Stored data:
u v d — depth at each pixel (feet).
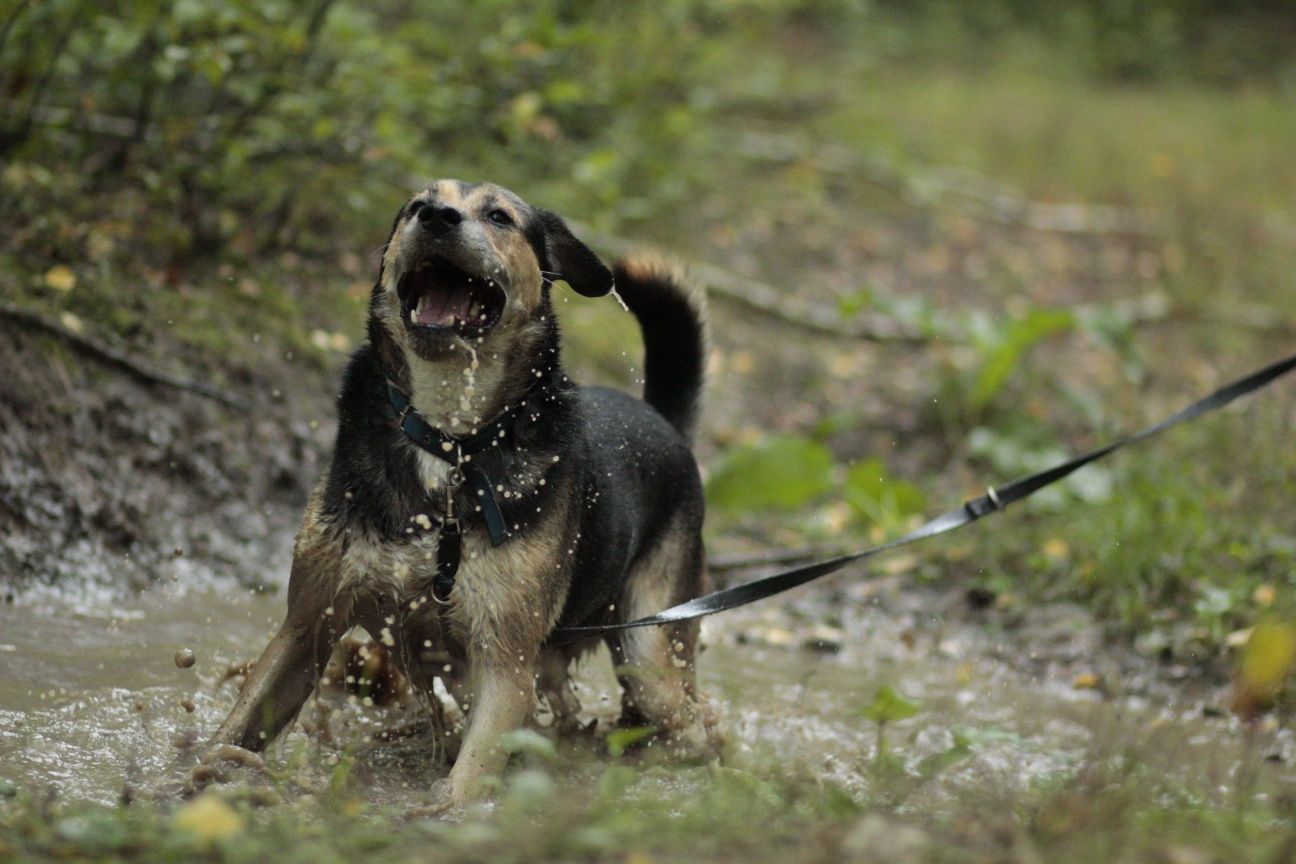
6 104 38.37
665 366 28.60
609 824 17.37
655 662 25.12
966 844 16.83
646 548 25.76
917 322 46.83
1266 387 48.37
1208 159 86.53
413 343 21.03
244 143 40.93
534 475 21.86
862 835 16.34
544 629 22.08
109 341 33.86
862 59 101.86
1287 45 139.23
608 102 53.78
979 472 43.80
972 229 69.87
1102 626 33.12
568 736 24.89
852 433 46.32
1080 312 53.47
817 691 29.17
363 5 50.08
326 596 21.57
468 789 20.42
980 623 34.22
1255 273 63.67
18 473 30.32
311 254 41.47
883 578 36.40
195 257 38.24
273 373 36.19
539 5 49.88
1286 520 37.60
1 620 27.32
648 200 57.72
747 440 44.29
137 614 28.99
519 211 22.81
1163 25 130.52
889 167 74.49
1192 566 34.22
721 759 23.70
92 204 37.63
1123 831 17.33
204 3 36.24
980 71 116.78
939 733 26.61
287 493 34.50
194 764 21.03
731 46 68.39
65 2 35.60
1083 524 37.50
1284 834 18.54
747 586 24.06
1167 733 25.17
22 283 33.63
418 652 22.30
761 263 58.59
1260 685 22.97
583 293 24.80
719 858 15.96
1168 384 50.83
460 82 46.39
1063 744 26.58
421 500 21.27
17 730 21.93
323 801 19.63
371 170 43.29
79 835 15.90
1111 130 94.32
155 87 39.78
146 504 31.94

ACTIVITY:
Each line from the one holding "719 858 15.96" to the end of the entries is to be written out exactly. Skip every line before it.

RESPONSE BELOW:
719 858 15.96
1168 384 50.83
460 82 46.39
1063 744 26.58
421 500 21.27
17 730 21.93
323 801 19.63
371 170 43.29
79 835 15.90
1111 130 94.32
155 87 39.78
146 504 31.94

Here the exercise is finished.